Wednesday, December 12, 2018

Tuna Tartare a Total Star

Tis the season to get the Feast of the Seven Fishes onnnnnnnn.

My planning for the festivities has begun, and I thought I would share with all of you the sleeper hit from  my 2017 spread: Tuna Tartare.

I've had the privilege and honor to be the Feast of the Seven Fishes hostess with the mostess in my family for the second year now. Previously, I schlepped a bunch of food to my sister's house.

I love the tradition of this holiday so much. Basically, some Southern Italian peeps decided to eat at least seven fishes on Christmas Eve until you can't eat no more. There are a lot of contradictions as to why this practice takes place but it has to do with the number 7 and the Bible and the Sacraments and holy numbers and really, no one really knows.

So Tuna Tartare. This was not a traditional dish in my family's Feast of the Seven Fishes menu. But after last year's debut, it totally is now!

If you skeeve fish in the raw form, you may want to move it along. But if you love the freshness and the lightness and the amazingness that is uncooked tuna, this jam is for you. Be sure to get it from your must trustworthy fishmonger.

I followed this recipe to the T, except, I used just basil and zero mint. Mint is always so freakin' hard to find in Jersey and it was beyond skeevy last year up in my markets. But if you get your hands on the gorgeous mint, go for it. I used the olive oil. The recipe says it's optional, but I say no way, Jose.

My Tuna Tartare comes from the "Extra Virgin" cookbook by Gabriele Corcos and Debi Mazar (you know, Madonna's home girl from back in the day). Fab cookbook. I strongly recommend!

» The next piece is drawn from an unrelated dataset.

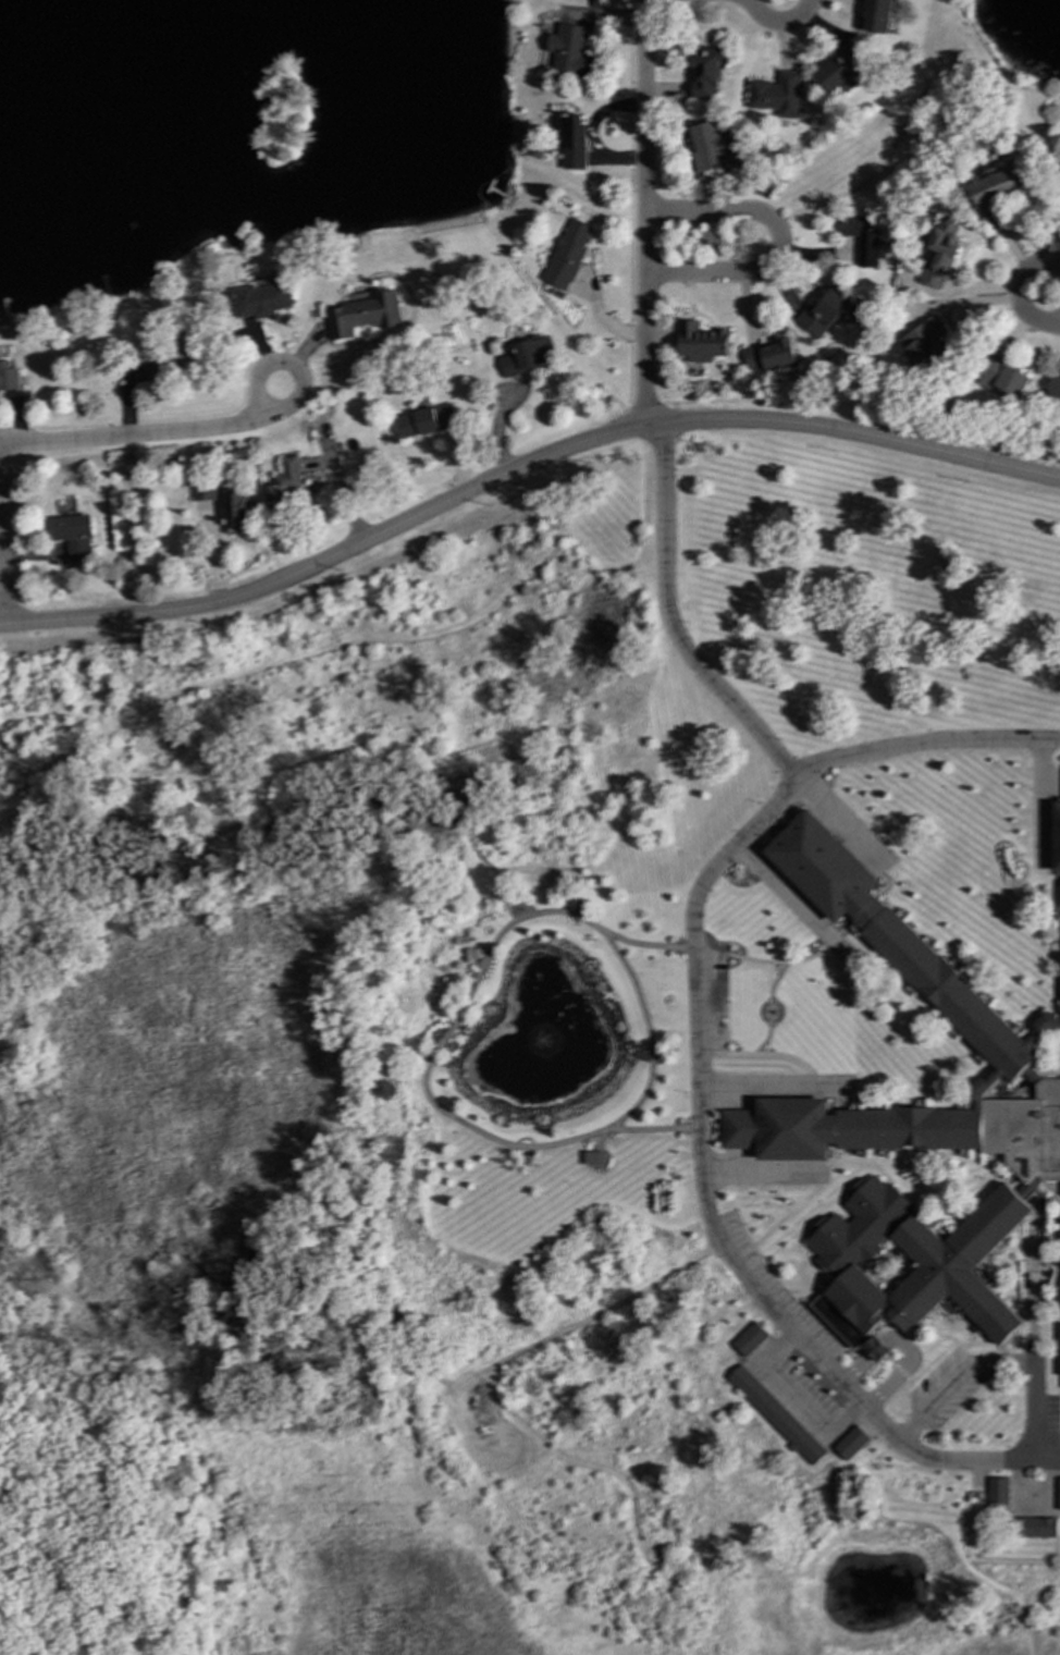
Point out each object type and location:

I like doing this one for the huge holiday that is Christmas Eve because it is not only delish but so easy to put together. Sometimes you need a few recipes in your repertoire that take just a handful of minutes when you are preparing many other time-consuming dishes. And this one is a total knockout!



Tuna Tartare
Serves 6 to 8
From "Extra Virgin"
By Gabriele Corcos and Debi Mazar

2 tuna steaks (3/4 pound each), 1 1/4 inches thick, finely diced
2 lemons, 1 zested and 1 cut into wedges for squeezing
10 fresh mint leaves, finely sliced (chiffonade-style), plus sprigs for garnish
6 fresh basil leaves, finely sliced (chiffonade-style), plus sprigs for garnish
Sea salt and freshly ground black pepper
2 Tbsp. extra virgin olive oil (optional)
Flatbread crackers, broken into bite-size pieces

In a large bowl, combine the tuna, lemon zest, mint and basil. Stir gently. Season with salt and pepper to taste. If using olive oil, add it now.

Spoon generous portions of the tartare onto the cracker pieces.

Serve immediately with a squeeze of lemon, and garnish with the mint and basil sprigs.